US News

Shoe bomber: My parents nagged me out of being a terrorist

A one-time terror-loving shoe bomber said Tuesday it was his nagging parents who convinced him to have a last-minute change of heart and pull out of shoe bomber Richard Reid’s failed bid to blow up an airliner two months after 9/11.

“You better not be one of those sleepers,” Saajid Badat recalled his father saying while testifying as the government’s star witness in the trial of Sulaiman Abu Ghaith, Osama bin Laden’s son-in-law.

“It was then that I decided to back out of it.”

Testifying via video link from London for a second day in the Manhattan federal court terror trial of Abu Ghaith, Badat confided how he then contacted an al-Qaeda member and told him to “tell Van Damme he’ll be on his own,” referring to the nickname given to Reid based on Hollywood action star Jean Claude Van Damme.

Badat, like Reid, was given shoe bombs by al-Qaeda leaders based in Afghanistan to detonate aboard American Airlines Flight 63 from Paris to Miami on Dec. 22, 2001. Badat said he dismantled his device and stored it at his parents’ home in England until he was busted three years later.

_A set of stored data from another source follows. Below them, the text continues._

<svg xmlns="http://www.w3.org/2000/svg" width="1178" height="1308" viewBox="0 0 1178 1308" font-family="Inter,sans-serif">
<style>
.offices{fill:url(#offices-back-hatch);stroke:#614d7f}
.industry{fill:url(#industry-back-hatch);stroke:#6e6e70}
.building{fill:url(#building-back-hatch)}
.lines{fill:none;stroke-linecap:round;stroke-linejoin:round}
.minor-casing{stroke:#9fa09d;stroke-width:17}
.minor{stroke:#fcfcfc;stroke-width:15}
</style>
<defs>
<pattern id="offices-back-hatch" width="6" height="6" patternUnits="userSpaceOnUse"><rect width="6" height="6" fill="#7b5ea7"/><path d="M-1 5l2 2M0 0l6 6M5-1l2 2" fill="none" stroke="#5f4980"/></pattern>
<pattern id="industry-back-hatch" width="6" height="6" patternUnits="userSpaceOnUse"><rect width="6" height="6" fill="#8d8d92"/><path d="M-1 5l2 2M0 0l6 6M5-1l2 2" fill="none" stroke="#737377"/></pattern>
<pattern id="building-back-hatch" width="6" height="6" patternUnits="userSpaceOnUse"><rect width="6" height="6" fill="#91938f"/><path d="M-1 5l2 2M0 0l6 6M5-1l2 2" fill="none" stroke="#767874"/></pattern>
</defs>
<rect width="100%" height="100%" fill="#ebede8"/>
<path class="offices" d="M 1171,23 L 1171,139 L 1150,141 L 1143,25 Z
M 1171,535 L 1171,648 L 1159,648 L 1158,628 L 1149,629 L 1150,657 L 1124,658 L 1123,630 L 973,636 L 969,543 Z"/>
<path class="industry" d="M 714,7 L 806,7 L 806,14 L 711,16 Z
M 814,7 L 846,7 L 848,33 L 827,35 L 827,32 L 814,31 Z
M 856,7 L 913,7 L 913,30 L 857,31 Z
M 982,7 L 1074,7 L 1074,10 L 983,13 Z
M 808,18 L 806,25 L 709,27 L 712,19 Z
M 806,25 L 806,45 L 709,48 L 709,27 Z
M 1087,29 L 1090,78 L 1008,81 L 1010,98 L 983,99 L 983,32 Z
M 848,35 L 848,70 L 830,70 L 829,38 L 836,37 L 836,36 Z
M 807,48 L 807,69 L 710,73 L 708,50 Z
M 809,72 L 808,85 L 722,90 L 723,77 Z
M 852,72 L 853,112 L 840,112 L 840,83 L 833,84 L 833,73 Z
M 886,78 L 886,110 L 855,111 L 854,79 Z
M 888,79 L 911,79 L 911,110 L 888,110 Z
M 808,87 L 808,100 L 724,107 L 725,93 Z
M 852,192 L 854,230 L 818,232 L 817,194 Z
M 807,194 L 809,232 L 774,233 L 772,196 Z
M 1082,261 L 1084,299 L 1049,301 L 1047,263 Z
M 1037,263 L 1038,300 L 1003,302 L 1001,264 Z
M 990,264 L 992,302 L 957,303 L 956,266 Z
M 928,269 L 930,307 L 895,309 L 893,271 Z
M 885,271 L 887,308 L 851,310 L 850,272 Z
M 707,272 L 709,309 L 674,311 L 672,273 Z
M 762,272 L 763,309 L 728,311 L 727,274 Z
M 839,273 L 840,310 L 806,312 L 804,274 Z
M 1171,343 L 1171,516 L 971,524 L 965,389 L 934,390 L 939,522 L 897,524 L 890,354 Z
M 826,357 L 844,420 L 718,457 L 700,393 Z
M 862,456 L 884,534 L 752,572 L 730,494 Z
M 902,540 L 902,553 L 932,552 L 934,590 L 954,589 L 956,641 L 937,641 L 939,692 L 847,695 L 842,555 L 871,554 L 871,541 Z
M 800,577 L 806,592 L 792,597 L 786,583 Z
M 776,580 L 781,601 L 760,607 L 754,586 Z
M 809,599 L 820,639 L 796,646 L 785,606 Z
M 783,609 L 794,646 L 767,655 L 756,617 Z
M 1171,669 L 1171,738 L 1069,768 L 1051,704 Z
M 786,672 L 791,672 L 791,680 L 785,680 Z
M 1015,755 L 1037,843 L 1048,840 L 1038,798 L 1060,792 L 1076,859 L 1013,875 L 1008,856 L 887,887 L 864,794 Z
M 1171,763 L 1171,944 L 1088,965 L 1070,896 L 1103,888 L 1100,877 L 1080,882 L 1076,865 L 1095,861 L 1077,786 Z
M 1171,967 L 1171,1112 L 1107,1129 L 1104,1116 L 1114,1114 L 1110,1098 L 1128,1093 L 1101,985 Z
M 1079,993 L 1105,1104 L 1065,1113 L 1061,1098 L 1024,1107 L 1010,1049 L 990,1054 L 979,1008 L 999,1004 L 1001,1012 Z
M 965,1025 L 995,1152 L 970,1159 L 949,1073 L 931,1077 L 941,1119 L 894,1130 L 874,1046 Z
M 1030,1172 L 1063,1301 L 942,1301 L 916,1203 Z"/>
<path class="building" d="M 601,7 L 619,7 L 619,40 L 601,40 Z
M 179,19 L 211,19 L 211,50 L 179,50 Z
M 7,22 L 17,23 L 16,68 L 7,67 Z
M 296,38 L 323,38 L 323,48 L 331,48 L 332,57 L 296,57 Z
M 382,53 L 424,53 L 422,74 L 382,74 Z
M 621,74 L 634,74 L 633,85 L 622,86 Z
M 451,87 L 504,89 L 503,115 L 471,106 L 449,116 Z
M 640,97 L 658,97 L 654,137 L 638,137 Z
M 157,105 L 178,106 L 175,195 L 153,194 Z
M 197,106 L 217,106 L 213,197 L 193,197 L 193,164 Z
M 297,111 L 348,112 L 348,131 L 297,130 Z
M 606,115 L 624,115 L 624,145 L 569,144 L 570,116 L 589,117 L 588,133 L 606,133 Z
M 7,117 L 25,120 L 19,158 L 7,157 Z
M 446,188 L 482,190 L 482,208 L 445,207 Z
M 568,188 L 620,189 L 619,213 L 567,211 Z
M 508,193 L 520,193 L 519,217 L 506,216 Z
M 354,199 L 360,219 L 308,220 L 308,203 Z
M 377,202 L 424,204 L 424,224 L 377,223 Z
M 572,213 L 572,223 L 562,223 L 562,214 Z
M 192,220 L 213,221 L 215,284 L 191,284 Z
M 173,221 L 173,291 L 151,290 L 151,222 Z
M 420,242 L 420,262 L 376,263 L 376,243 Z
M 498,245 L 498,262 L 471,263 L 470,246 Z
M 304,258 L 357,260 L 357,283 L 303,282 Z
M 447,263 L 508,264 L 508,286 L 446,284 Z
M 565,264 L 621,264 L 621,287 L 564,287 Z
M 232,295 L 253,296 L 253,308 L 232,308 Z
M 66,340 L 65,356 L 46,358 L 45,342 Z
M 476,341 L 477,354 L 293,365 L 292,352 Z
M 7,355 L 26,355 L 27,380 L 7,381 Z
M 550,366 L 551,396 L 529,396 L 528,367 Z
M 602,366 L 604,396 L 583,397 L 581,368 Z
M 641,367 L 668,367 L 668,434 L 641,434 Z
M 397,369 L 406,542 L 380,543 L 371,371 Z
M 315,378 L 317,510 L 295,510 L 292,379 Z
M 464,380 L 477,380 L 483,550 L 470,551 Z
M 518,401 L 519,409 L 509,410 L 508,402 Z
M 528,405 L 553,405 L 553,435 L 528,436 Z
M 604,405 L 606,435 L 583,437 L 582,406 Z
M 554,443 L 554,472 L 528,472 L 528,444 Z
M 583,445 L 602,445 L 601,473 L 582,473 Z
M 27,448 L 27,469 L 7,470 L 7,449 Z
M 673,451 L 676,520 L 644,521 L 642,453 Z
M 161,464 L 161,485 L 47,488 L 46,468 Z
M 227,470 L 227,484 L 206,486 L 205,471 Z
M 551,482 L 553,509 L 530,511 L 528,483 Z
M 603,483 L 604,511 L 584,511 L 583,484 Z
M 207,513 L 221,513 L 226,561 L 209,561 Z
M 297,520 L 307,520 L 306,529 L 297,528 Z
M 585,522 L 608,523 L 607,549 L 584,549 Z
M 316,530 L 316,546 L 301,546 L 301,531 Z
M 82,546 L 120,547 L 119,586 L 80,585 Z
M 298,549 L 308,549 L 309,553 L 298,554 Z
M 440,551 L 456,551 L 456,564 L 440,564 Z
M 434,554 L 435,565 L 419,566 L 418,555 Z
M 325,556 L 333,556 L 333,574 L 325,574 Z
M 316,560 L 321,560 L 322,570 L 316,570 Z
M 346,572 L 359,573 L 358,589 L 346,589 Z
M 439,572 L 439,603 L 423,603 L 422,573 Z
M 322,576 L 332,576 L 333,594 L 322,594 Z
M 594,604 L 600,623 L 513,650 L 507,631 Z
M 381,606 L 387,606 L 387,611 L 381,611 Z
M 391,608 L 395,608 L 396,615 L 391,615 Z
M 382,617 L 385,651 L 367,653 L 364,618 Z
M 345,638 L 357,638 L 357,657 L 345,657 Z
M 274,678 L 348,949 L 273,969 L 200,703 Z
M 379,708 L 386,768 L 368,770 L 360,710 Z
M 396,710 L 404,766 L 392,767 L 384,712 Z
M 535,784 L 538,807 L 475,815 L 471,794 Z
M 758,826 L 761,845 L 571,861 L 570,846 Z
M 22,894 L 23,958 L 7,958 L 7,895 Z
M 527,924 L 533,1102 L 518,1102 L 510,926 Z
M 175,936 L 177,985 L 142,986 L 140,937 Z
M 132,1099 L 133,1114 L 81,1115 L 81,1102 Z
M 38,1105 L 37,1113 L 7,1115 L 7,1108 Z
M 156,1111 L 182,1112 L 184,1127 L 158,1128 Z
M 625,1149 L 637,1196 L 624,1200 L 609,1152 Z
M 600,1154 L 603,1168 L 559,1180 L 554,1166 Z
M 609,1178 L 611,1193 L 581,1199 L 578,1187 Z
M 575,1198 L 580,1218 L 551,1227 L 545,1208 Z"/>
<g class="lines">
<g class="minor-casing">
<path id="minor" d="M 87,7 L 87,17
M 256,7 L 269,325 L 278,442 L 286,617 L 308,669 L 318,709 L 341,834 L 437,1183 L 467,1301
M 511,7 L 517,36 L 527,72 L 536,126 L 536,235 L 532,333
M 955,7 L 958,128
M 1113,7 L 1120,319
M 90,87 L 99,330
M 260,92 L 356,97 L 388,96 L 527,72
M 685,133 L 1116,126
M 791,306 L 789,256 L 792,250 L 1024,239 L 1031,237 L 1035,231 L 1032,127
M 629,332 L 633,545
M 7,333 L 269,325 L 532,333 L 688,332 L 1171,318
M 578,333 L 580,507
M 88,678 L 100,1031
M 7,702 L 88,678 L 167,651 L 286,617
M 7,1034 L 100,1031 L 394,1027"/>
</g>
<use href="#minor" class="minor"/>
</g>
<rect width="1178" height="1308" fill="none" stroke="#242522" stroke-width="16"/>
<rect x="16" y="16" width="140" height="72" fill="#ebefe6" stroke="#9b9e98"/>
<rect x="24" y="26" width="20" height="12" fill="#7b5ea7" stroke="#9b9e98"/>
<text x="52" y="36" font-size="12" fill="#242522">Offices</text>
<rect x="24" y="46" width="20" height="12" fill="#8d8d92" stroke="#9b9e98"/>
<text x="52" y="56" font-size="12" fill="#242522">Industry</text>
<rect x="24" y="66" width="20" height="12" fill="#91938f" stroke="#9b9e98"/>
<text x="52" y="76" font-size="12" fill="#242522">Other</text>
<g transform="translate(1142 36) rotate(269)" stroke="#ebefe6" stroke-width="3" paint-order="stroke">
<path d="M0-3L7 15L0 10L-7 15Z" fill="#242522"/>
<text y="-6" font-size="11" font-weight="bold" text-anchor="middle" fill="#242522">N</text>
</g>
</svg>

Badat on Tuesday also revealed how, prior to the botched Flight 63 attack, he wore a shoe bomb on at least one flight from Pakistan to Holland and another from Holland to Great Britain just weeks after 9/11, in early December 2001. He said he opted not to detonate it because he wanted to use it for an attack against an aircraft flying over America.

He said he was left with only one shoe bomb because he gave his other one to a group of Malaysian men seeking to blow open a plane’s cockpit door and carry out a Sept. 11-style hijacking of their own.

Badat said he opted to keep his remaining bomb compartments because he thought “maybe there would be a time when I would need it again…for an attack.”

While Reid was subdued by passengers and crew during his botched terror attack and is now serving a life sentence, Badat was nabbed as an accomplice three years later by British authorities before ultimately being released from prison in 2010 after agreeing to be a cooperating government witness.

Prosecutors are banking on Badat’s testimony to help prove Abu Ghaith was at the center of al-Qaeda’s efforts to kill more Americans in a second wave of terror attacks following 9/11.

Abu Ghaith could face life in prison if he is convicted of conspiring to kill Americans and providing material support to al-Qaida. He is the highest-ranking al-Qaeda operative to face trial on U.S. soil since 9/11.

Abu Ghaith’s lawyers contend the government cannot link their client to Badat or any terrorist activity.

Badat – who will also be the star government witness in the April Manhattan federal court trial of handless hate preacher Abu Hamza al-Masri — opted to testify via videotape because he still faces charges in the United States for conspiring with Reid.

Offering a taste of his potential testimony in that trial, he recalled how al-Masri once asked him how he’d feel about taking an explosive on a plane and blowing it up.

“I remember asking if I would be killed in the explosion and he said ‘yes,’ and I decided ‘yes, I would be willing to do this,’” said Badat, who’s been nicknamed a “supergrass” by the British press, referring to the British slang for “snitch.”

Badat also said he saw bin Laden between 30 and 50 times in al-Qaida training camps. He said bin Laden once asked him if he knew “the significance” of the shoe-bombing plot.

Badat said bin Laden told him, “the American economy is like a chain…and if you break one link, you’ll bring down the American economy.”